_What you have to do_
Copy out every line of the records below word for word, keeping each one unchanged and in the same order.

_Material provided_

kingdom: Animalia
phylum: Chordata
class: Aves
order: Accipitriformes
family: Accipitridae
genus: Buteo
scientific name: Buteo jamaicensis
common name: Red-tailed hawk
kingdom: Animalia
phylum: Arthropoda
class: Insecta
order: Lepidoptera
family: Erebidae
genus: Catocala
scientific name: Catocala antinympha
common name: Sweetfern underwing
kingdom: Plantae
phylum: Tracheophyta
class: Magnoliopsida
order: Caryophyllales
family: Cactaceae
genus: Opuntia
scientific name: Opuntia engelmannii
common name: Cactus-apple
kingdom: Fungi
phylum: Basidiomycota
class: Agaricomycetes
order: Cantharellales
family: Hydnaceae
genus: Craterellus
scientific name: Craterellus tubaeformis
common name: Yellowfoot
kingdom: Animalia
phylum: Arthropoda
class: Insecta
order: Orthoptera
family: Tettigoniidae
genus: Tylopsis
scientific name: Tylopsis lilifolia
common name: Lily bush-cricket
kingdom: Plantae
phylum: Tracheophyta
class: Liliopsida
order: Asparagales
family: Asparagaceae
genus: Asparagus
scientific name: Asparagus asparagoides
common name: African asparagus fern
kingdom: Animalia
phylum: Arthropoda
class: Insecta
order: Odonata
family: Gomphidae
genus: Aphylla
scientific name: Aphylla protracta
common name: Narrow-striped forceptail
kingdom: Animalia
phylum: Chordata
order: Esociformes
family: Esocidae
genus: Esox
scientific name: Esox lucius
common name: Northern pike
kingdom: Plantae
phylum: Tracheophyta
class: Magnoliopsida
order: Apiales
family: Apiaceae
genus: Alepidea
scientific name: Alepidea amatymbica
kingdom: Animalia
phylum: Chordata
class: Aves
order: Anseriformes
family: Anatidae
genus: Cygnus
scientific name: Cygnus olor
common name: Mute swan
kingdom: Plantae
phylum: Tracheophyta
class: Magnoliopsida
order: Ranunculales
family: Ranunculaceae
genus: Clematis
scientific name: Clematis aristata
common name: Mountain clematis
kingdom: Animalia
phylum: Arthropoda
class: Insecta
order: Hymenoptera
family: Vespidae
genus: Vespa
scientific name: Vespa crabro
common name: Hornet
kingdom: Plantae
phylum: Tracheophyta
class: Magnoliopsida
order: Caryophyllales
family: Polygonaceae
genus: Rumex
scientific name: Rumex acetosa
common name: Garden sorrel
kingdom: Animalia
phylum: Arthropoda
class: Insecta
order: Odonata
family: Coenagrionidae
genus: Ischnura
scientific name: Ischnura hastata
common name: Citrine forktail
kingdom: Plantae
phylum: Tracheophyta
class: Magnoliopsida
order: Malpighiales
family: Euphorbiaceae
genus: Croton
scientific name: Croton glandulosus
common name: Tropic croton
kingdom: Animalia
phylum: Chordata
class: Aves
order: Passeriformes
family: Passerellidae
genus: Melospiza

_Response to this task_
kingdom: Animalia
phylum: Chordata
class: Aves
order: Accipitriformes
family: Accipitridae
genus: Buteo
scientific name: Buteo jamaicensis
common name: Red-tailed hawk
kingdom: Animalia
phylum: Arthropoda
class: Insecta
order: Lepidoptera
family: Erebidae
genus: Catocala
scientific name: Catocala antinympha
common name: Sweetfern underwing
kingdom: Plantae
phylum: Tracheophyta
class: Magnoliopsida
order: Caryophyllales
family: Cactaceae
genus: Opuntia
scientific name: Opuntia engelmannii
common name: Cactus-apple
kingdom: Fungi
phylum: Basidiomycota
class: Agaricomycetes
order: Cantharellales
family: Hydnaceae
genus: Craterellus
scientific name: Craterellus tubaeformis
common name: Yellowfoot
kingdom: Animalia
phylum: Arthropoda
class: Insecta
order: Orthoptera
family: Tettigoniidae
genus: Tylopsis
scientific name: Tylopsis lilifolia
common name: Lily bush-cricket
kingdom: Plantae
phylum: Tracheophyta
class: Liliopsida
order: Asparagales
family: Asparagaceae
genus: Asparagus
scientific name: Asparagus asparagoides
common name: African asparagus fern
kingdom: Animalia
phylum: Arthropoda
class: Insecta
order: Odonata
family: Gomphidae
genus: Aphylla
scientific name: Aphylla protracta
common name: Narrow-striped forceptail
kingdom: Animalia
phylum: Chordata
order: Esociformes
family: Esocidae
genus: Esox
scientific name: Esox lucius
common name: Northern pike
kingdom: Plantae
phylum: Tracheophyta
class: Magnoliopsida
order: Apiales
family: Apiaceae
genus: Alepidea
scientific name: Alepidea amatymbica
kingdom: Animalia
phylum: Chordata
class: Aves
order: Anseriformes
family: Anatidae
genus: Cygnus
scientific name: Cygnus olor
common name: Mute swan
kingdom: Plantae
phylum: Tracheophyta
class: Magnoliopsida
order: Ranunculales
family: Ranunculaceae
genus: Clematis
scientific name: Clematis aristata
common name: Mountain clematis
kingdom: Animalia
phylum: Arthropoda
class: Insecta
order: Hymenoptera
family: Vespidae
genus: Vespa
scientific name: Vespa crabro
common name: Hornet
kingdom: Plantae
phylum: Tracheophyta
class: Magnoliopsida
order: Caryophyllales
family: Polygonaceae
genus: Rumex
scientific name: Rumex acetosa
common name: Garden sorrel
kingdom: Animalia
phylum: Arthropoda
class: Insecta
order: Odonata
family: Coenagrionidae
genus: Ischnura
scientific name: Ischnura hastata
common name: Citrine forktail
kingdom: Plantae
phylum: Tracheophyta
class: Magnoliopsida
order: Malpighiales
family: Euphorbiaceae
genus: Croton
scientific name: Croton glandulosus
common name: Tropic croton
kingdom: Animalia
phylum: Chordata
class: Aves
order: Passeriformes
family: Passerellidae
genus: Melospiza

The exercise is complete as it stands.